Records provided:
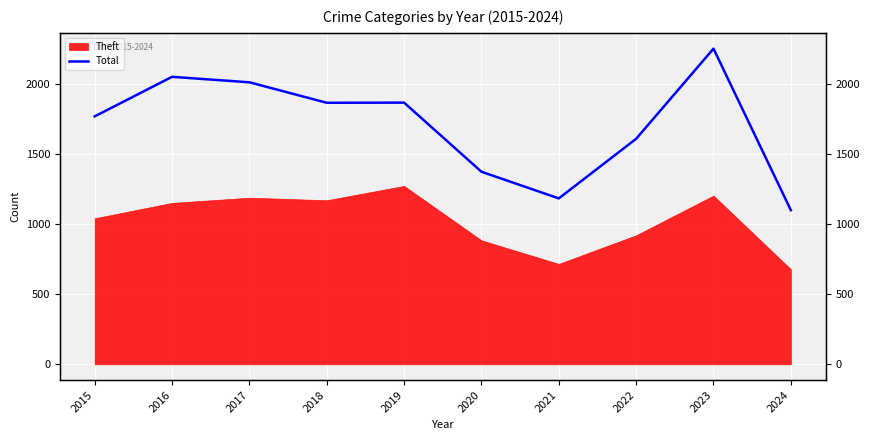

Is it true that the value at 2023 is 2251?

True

...

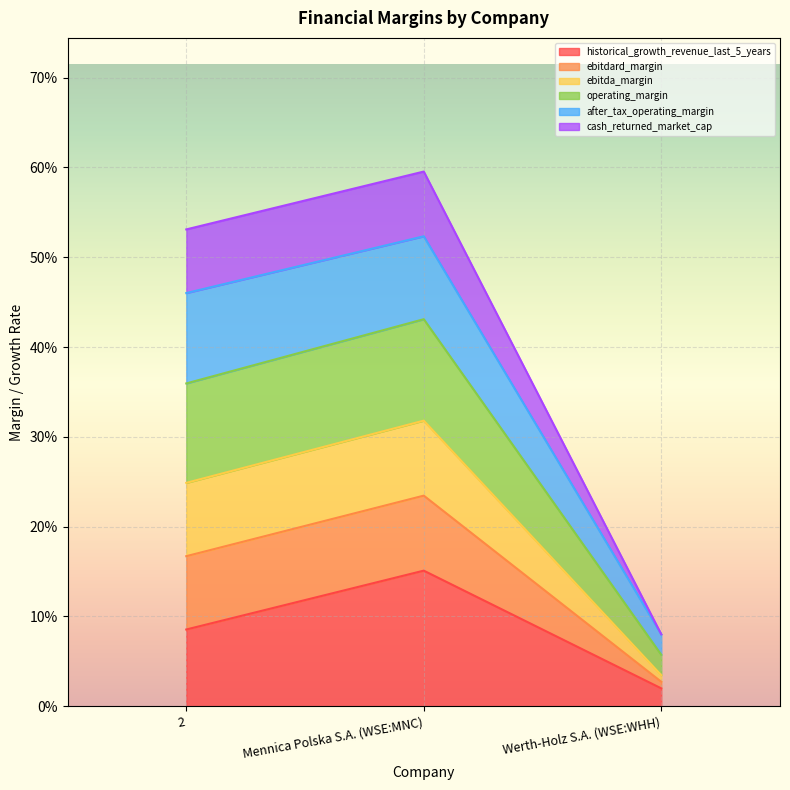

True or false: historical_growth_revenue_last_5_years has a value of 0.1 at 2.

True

* * *

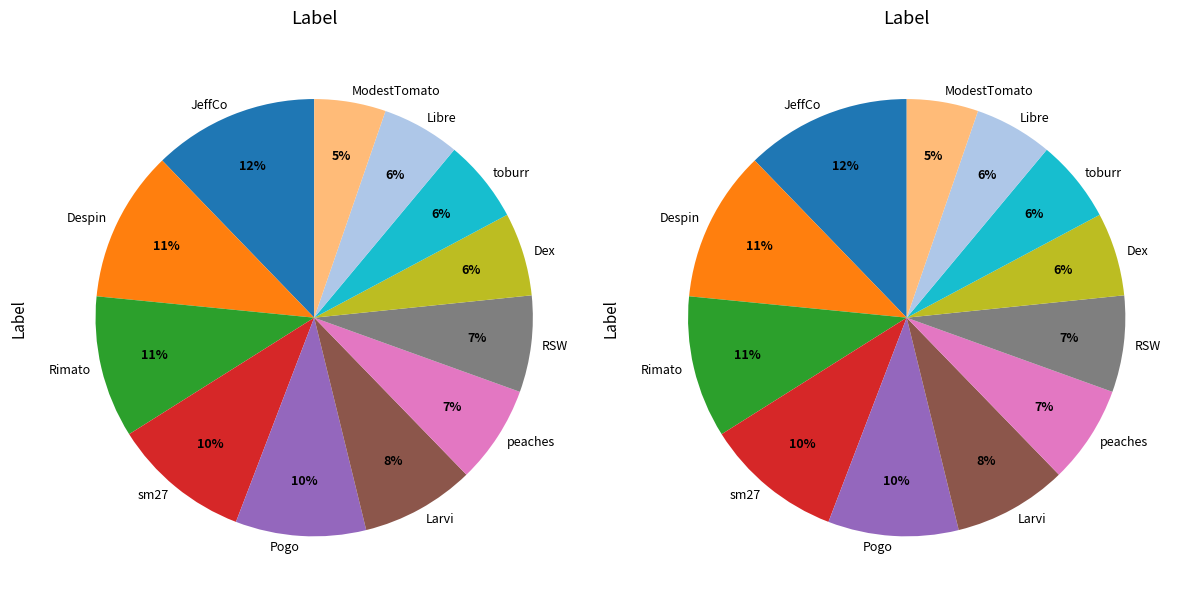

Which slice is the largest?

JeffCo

Work request: Copy every line in the listing that contains the word "value".

Solution to this exercise:
Is it true that the value at 2023 is 2251?
True or false: historical_growth_revenue_last_5_years has a value of 0.1 at 2.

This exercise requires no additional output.